PROBLEM TO SOLVE: An exact copy of the records below is required, and it must contain no pictures.

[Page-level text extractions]
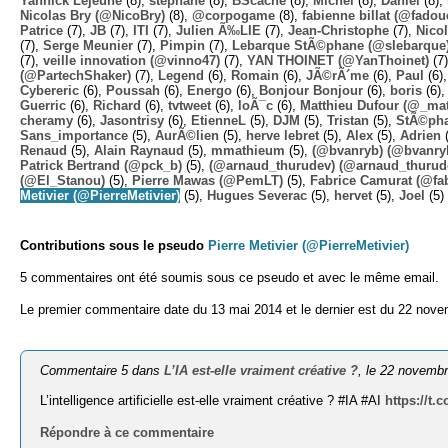
Yannick Lejeune
(8),
stephane
(8),
BScache
(8),
Michel
(8),
Daniel
(8),
Nicolas Bry (@NicoBry)
(8),
@corpogame
(8),
fabienne billat (@fadou
Patrice
(7),
JB
(7),
ITI
(7),
Julien Ã‰LIE
(7),
Jean-Christophe
(7),
Nico
(7),
Serge Meunier
(7),
Pimpin
(7),
Lebarque StÃ©phane (@slebarque
(7),
veille innovation (@vinno47)
(7),
YAN THOINET (@YanThoinet)
(7
(@PartechShaker)
(7),
Legend
(6),
Romain
(6),
JÃ©rÃ´me
(6),
Paul
(6)
Cybereric
(6),
Poussah
(6),
Energo
(6),
Bonjour Bonjour
(6),
boris
(6)
Guerric
(6),
Richard
(6),
tvtweet
(6),
loÃ¯c
(6),
Matthieu Dufour (@_mat
cheramy
(6),
Jasontrisy
(6),
EtienneL
(5),
DJM
(5),
Tristan
(5),
StÃ©ph
Sans_importance
(5),
AurÃ©lien
(5),
herve lebret
(5),
Alex
(5),
Adrien
(
Renaud
(5),
Alain Raynaud
(5),
mmathieum
(5),
(@bvanryb) (@bvanry
Patrick Bertrand (@pck_b)
(5),
(@arnaud_thurudev) (@arnaud_thurud
(@El_Stanou)
(5),
Pierre Mawas (@PemLT)
(5),
Fabrice Camurat (@fa
Metivier (@PierreMetivier)
(5),
Hugues Severac
(5),
hervet
(5),
Joel
(5)
Contributions sous le pseudo
Pierre Metivier (@PierreMetivier)
5 commentaires ont été soumis sous ce pseudo et avec le même email.
Le premier commentaire date du 13 mai 2014 et le dernier est du 22 nov
Commentaire 5 dans
L’IA est-elle vraiment créative ?
, le 22 novemb
L’intelligence artificielle est-elle vraiment créative ? #IA #AI
https://t
Répondre à ce commentaire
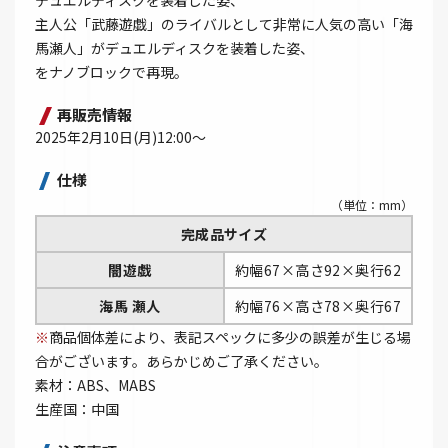
デュエルディスクを装着した姿、
主人公「武藤遊戯」のライバルとして非常に人気の高い「海
馬瀬人」がデュエルディスクを装着した姿、
をナノブロックで再現。
再販売情報
2025年2月10日(月)12:00～
仕様
（単位：mm）
完成品サイズ
闇遊戯
約幅67×高さ92×奥行62
海馬 瀬人
約幅76×高さ78×奥行67
※
商品個体差により、表記スペックに多少の誤差が生じる場
合がございます。あらかじめご了承ください。
素材：ABS、MABS
生産国：中国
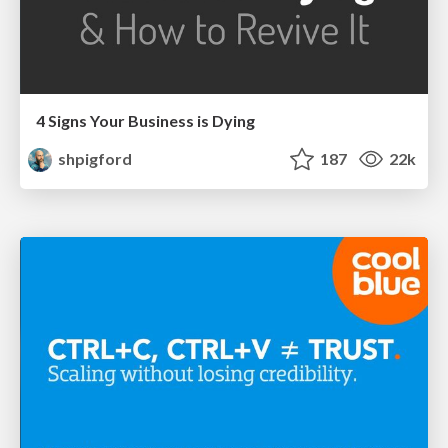
4 Signs Your Business is Dying
shpigford
187
22k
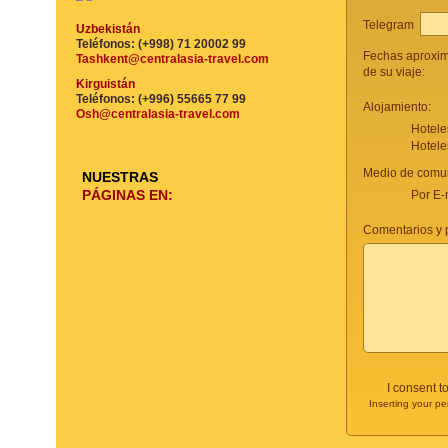
Telegram
Uzbekistán
Teléfonos: (+998) 71 20002 99
Fechas aproxi
Tashkent@centralasia-travel.com
de su viaje:
Kirguistán
Teléfonos: (+996) 55665 77 99
Alojamiento:
Osh@centralasia-travel.com
Hotele
Hotele
Medio de comun
NUESTRAS
PÁGINAS EN:
Por E-
Comentarios y p
I consent t
Inserting your pe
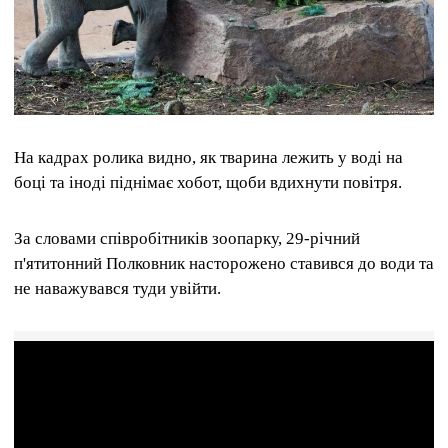
На кадрах ролика видно, як тварина лежить у воді на
боці та іноді піднімає хобот, щоби вдихнути повітря.
За словами співробітників зоопарку, 29-річний
п'ятитонний Полковник насторожено ставився до води та
не наважувався туди увійти.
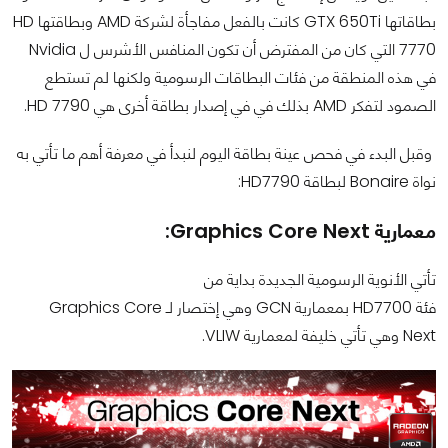
بطاقاتها GTX 650Ti كانت بالفعل مفاجأة لشركة AMD وبطاقتها HD
7770 التي كان من المفترض أن تكون المنافس الأشرس ل Nvidia
في هذه المنطقة من فئات البطاقات الرسومية ولكنها لم تستطع
الصمود لتفكر AMD بذلك في في إصدار بطاقة أخرى هي HD 7790.
وقبل البدء في فحص عينة بطاقة اليوم لنبدأ في معرفة أهم ما تأتي به
نواة Bonaire لبطاقة HD7790:
معمارية Graphics Core Next:
تأتي الأنوية الرسومية الجديدة بداية من
فئة
HD7700
بمعمارية
GCN
وهي إختصار لـ
Graphics Core
Next
وهي تأتي خليفة لمعمارية
VLIW
.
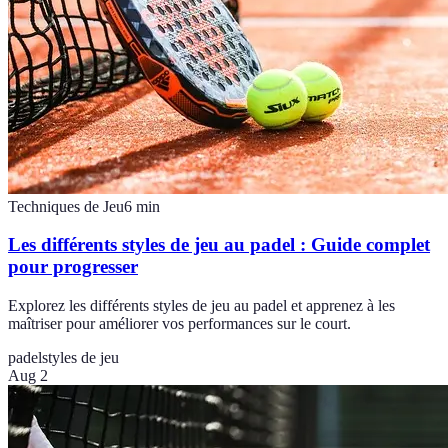
Techniques de Jeu
6
min
Les différents styles de jeu au padel : Guide complet
pour progresser
Explorez les différents styles de jeu au padel et apprenez à les
maîtriser pour améliorer vos performances sur le court.
padel
styles de jeu
Aug 2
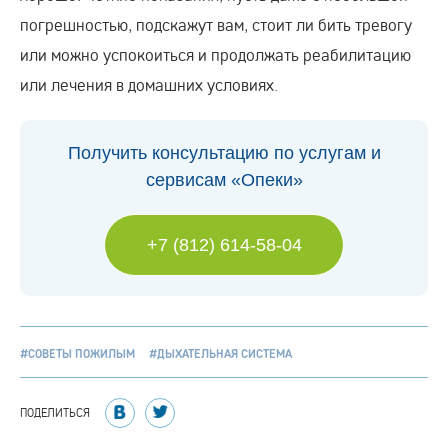
погрешностью, подскажут вам, стоит ли бить тревогу
или можно успокоиться и продолжать реабилитацию
или лечения в домашних условиях.
Получить консультацию по услугам и
сервисам «Опеки»
+7 (812) 614-58-04
#СОВЕТЫ ПОЖИЛЫМ
#ДЫХАТЕЛЬНАЯ СИСТЕМА
ПОДЕЛИТЬСЯ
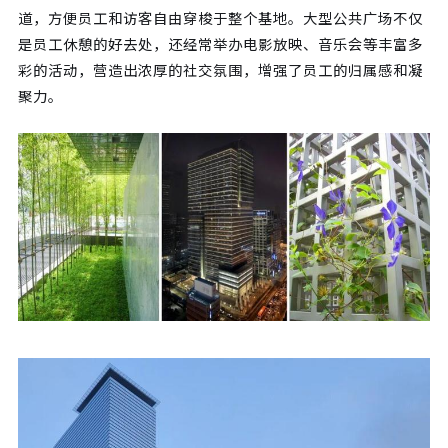
道，方便员工和访客自由穿梭于整个基地。大型公共广场不仅
是员工休憩的好去处，还经常举办电影放映、音乐会等丰富多
彩的活动，营造出浓厚的社交氛围，增强了员工的归属感和凝
聚力。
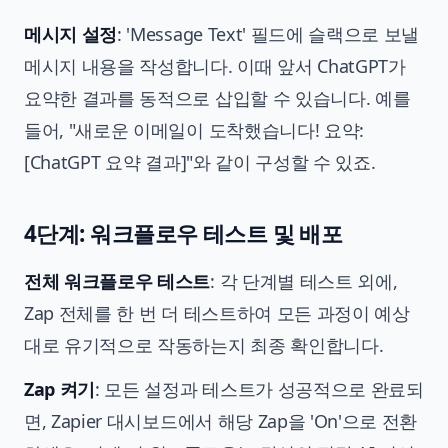
메시지 설정
: 'Message Text' 필드에 슬랙으로 보낼
메시지 내용을 작성합니다. 이때 앞서 ChatGPT가
요약한 결과를 동적으로 삽입할 수 있습니다. 예를
들어, "새로운 이메일이 도착했습니다! 요약:
[ChatGPT 요약 결과]"와 같이 구성할 수 있죠.
4단계: 워크플로우 테스트 및 배포
전체 워크플로우 테스트
: 각 단계별 테스트 외에,
Zap 전체를 한 번 더 테스트하여 모든 과정이 예상
대로 유기적으로 작동하는지 최종 확인합니다.
Zap 켜기
: 모든 설정과 테스트가 성공적으로 완료되
면, Zapier 대시보드에서 해당 Zap을 'On'으로 전환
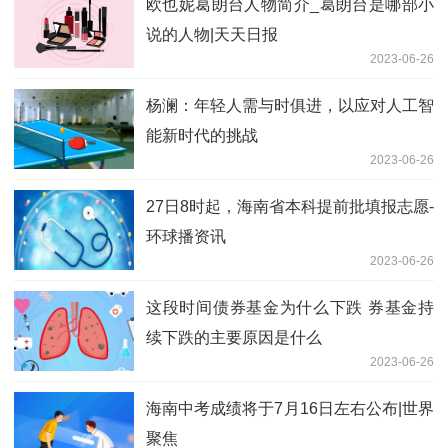
欧也妮葛朗台人物简介_葛朗台是哪部小
说的人物|天天日报
2023-06-26
杨澜：年轻人需与时俱进，以应对人工智
能新时代的挑战
2023-06-26
27日8时起，海南省本科提前批填报志愿-
环球播资讯
2023-06-26
这段时间债券基金为什么下跌 券基金持
续下跌的主要原因是什么
2023-06-26
海南中考成绩将于7月16日左右公布|世界
聚焦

WORKED SOLUTION:
Yannick Lejeune
(8),
stephane
(8),
BScache
(8),
Michel
(8),
Daniel
(8),
Nicolas Bry (@NicoBry)
(8),
@corpogame
(8),
fabienne billat (@fadou
Patrice
(7),
JB
(7),
ITI
(7),
Julien Ã‰LIE
(7),
Jean-Christophe
(7),
Nico
(7),
Serge Meunier
(7),
Pimpin
(7),
Lebarque StÃ©phane (@slebarque
(7),
veille innovation (@vinno47)
(7),
YAN THOINET (@YanThoinet)
(7
(@PartechShaker)
(7),
Legend
(6),
Romain
(6),
JÃ©rÃ´me
(6),
Paul
(6)
Cybereric
(6),
Poussah
(6),
Energo
(6),
Bonjour Bonjour
(6),
boris
(6)
Guerric
(6),
Richard
(6),
tvtweet
(6),
loÃ¯c
(6),
Matthieu Dufour (@_mat
cheramy
(6),
Jasontrisy
(6),
EtienneL
(5),
DJM
(5),
Tristan
(5),
StÃ©ph
Sans_importance
(5),
AurÃ©lien
(5),
herve lebret
(5),
Alex
(5),
Adrien
(
Renaud
(5),
Alain Raynaud
(5),
mmathieum
(5),
(@bvanryb) (@bvanry
Patrick Bertrand (@pck_b)
(5),
(@arnaud_thurudev) (@arnaud_thurud
(@El_Stanou)
(5),
Pierre Mawas (@PemLT)
(5),
Fabrice Camurat (@fa
Metivier (@PierreMetivier)
(5),
Hugues Severac
(5),
hervet
(5),
Joel
(5)
Contributions sous le pseudo
Pierre Metivier (@PierreMetivier)
5 commentaires ont été soumis sous ce pseudo et avec le même email.
Le premier commentaire date du 13 mai 2014 et le dernier est du 22 nov
Commentaire 5 dans
L’IA est-elle vraiment créative ?
, le 22 novemb
L’intelligence artificielle est-elle vraiment créative ? #IA #AI
https://t
Répondre à ce commentaire
デュエルディスクを装着した姿、
主人公「武藤遊戯」のライバルとして非常に人気の高い「海
馬瀬人」がデュエルディスクを装着した姿、
をナノブロックで再現。
再販売情報
2025年2月10日(月)12:00～
仕様
（単位：mm）
完成品サイズ
闇遊戯
約幅67×高さ92×奥行62
海馬 瀬人
約幅76×高さ78×奥行67
※
商品個体差により、表記スペックに多少の誤差が生じる場
合がございます。あらかじめご了承ください。
素材：ABS、MABS
生産国：中国
4 Signs Your Business is Dying
shpigford
187
22k
Telegram
Uzbekistán
Teléfonos: (+998) 71 20002 99
Fechas aproxi
Tashkent@centralasia-travel.com
de su viaje:
Kirguistán
Teléfonos: (+996) 55665 77 99
Alojamiento:
Osh@centralasia-travel.com
Hotele
Hotele
Medio de comun
NUESTRAS
PÁGINAS EN:
Por E-
Comentarios y p
I consent t
Inserting your pe
На кадрах ролика видно, як тварина лежить у воді на
боці та іноді піднімає хобот, щоби вдихнути повітря.
За словами співробітників зоопарку, 29-річний
п'ятитонний Полковник насторожено ставився до води та
не наважувався туди увійти.
بطاقاتها GTX 650Ti كانت بالفعل مفاجأة لشركة AMD وبطاقتها HD
7770 التي كان من المفترض أن تكون المنافس الأشرس ل Nvidia
في هذه المنطقة من فئات البطاقات الرسومية ولكنها لم تستطع
الصمود لتفكر AMD بذلك في في إصدار بطاقة أخرى هي HD 7790.
وقبل البدء في فحص عينة بطاقة اليوم لنبدأ في معرفة أهم ما تأتي به
نواة Bonaire لبطاقة HD7790:
معمارية Graphics Core Next:
تأتي الأنوية الرسومية الجديدة بداية من
فئة
HD7700
بمعمارية
GCN
وهي إختصار لـ
Graphics Core
Next
وهي تأتي خليفة لمعمارية
VLIW
.
Techniques de Jeu
6
min
Les différents styles de jeu au padel : Guide complet
pour progresser
Explorez les différents styles de jeu au padel et apprenez à les
maîtriser pour améliorer vos performances sur le court.
padel
styles de jeu
Aug 2
погрешностью, подскажут вам, стоит ли бить тревогу
или можно успокоиться и продолжать реабилитацию
или лечения в домашних условиях.
Получить консультацию по услугам и
сервисам «Опеки»
+7 (812) 614-58-04
#СОВЕТЫ ПОЖИЛЫМ
#ДЫХАТЕЛЬНАЯ СИСТЕМА
ПОДЕЛИТЬСЯ
道，方便员工和访客自由穿梭于整个基地。大型公共广场不仅
是员工休憩的好去处，还经常举办电影放映、音乐会等丰富多
彩的活动，营造出浓厚的社交氛围，增强了员工的归属感和凝
聚力。
메시지 설정
: 'Message Text' 필드에 슬랙으로 보낼
메시지 내용을 작성합니다. 이때 앞서 ChatGPT가
요약한 결과를 동적으로 삽입할 수 있습니다. 예를
들어, "새로운 이메일이 도착했습니다! 요약:
[ChatGPT 요약 결과]"와 같이 구성할 수 있죠.
4단계: 워크플로우 테스트 및 배포
전체 워크플로우 테스트
: 각 단계별 테스트 외에,
Zap 전체를 한 번 더 테스트하여 모든 과정이 예상
대로 유기적으로 작동하는지 최종 확인합니다.
Zap 켜기
: 모든 설정과 테스트가 성공적으로 완료되
면, Zapier 대시보드에서 해당 Zap을 'On'으로 전환
欧也妮葛朗台人物简介_葛朗台是哪部小
说的人物|天天日报
2023-06-26
杨澜：年轻人需与时俱进，以应对人工智
能新时代的挑战
2023-06-26
27日8时起，海南省本科提前批填报志愿-
环球播资讯
2023-06-26
这段时间债券基金为什么下跌 券基金持
续下跌的主要原因是什么
2023-06-26
海南中考成绩将于7月16日左右公布|世界
聚焦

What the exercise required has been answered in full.